Short problem 1: List every file that the codeface patch message below says was changed.
Short problem 2: Carry on the codeface patch message below from its last line. Leave the data that follows it alone.

Passage provided:
***
[codeface] [PATCH 05/12] Add a _get_feature_lines function which calculates feature sets for all source code lines.

From: Matthias Dittrich <matthi.d@xxxxxxxxxxxxxx>
To: codeface@xxxxxxxxxxxxx
Date: Wed, 19 Nov 2014 21:40:24 +0100
- The _get_feature_lines function calculates the feature sets in a similar way 
how _getFunctionsLines
  calculates the current functions for all source code lines.
- Added some fields to codeface/fileCommit.py to save those results.
- parse_feature_line function to parse a single line of cppstats output.
- Added FileDict class to encapsulate information about the features of a 
source code file.
- parse_feature_lines function to generate a FileDict instance from all lines 
of cppstats output.
- We expect cppstats to be in path and check that the executable works before 
starting the analysis.
- Update documentation.

Signed-off-by: Matthias Dittrich <matthi.d@xxxxxxxxx>
Reviewed-by: Wolfgang Mauerer <wolfgang.mauerer@xxxxxxxxxxx>
---
 README.md              |  25 ++++++
 codeface/VCS.py        | 230 +++++++++++++++++++++++++++++++++++++++++++++++++
 codeface/fileCommit.py |  70 +++++++++++++++
 codeface/project.py    |  24 +++++-
 codeface/util.py       |  22 +++++
 5 files changed, 367 insertions(+), 4 deletions(-)
***
Data excerpt:
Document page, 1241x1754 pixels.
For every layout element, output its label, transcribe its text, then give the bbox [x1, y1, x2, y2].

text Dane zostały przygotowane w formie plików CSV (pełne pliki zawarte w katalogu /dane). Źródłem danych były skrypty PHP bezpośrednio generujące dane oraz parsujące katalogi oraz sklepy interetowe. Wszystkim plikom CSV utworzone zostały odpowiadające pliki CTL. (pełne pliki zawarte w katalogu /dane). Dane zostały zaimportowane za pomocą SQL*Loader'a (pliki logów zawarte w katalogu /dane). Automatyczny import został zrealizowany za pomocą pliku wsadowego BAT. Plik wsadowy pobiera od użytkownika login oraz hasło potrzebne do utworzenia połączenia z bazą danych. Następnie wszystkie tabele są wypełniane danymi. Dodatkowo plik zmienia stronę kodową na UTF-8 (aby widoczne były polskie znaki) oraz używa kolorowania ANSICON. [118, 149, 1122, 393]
***
Written answer 1: README.md, codeface/VCS.py, codeface/fileCommit.py, codeface/project.py, codeface/util.py

Written answer 2:
diff --git a/README.md b/README.md
index 277a67a..eced236 100644
--- a/README.md
+++ b/README.md
@@ -59,6 +59,31 @@ in the step "Database Setup", and modify codeface.conf 
accordingly.
          # Devel packages required for python packages
          sudo apt-get install libyaml-dev
 
+* When using the feature or feature_file analysis you need to have a working 
+  "cppstats" in your path.
+  One way to get it is:
+
+        cd ~
+        git clone https://github.com/clhunsen/cppstats.git
+
+  Now create a file like ~/scripts/cppstats and add ~/scripts to your PATH. 
+  It should have something along the lines of:
+  
+        #!/bin/bash
+
+        cd ~/cppstats
+        PYTHONPATH="~/cppstats/lib" ~/cppstats/cppstats.py "$@"
+        
+  Note that the script has to be executable:
+
+        chmod +x ~/scripts/cppstats
+        
+  and then add ~/scripts to your PATH. 
+  (maybe you have to replace ~ with the full path (/home/$user) if it doesn't 
work).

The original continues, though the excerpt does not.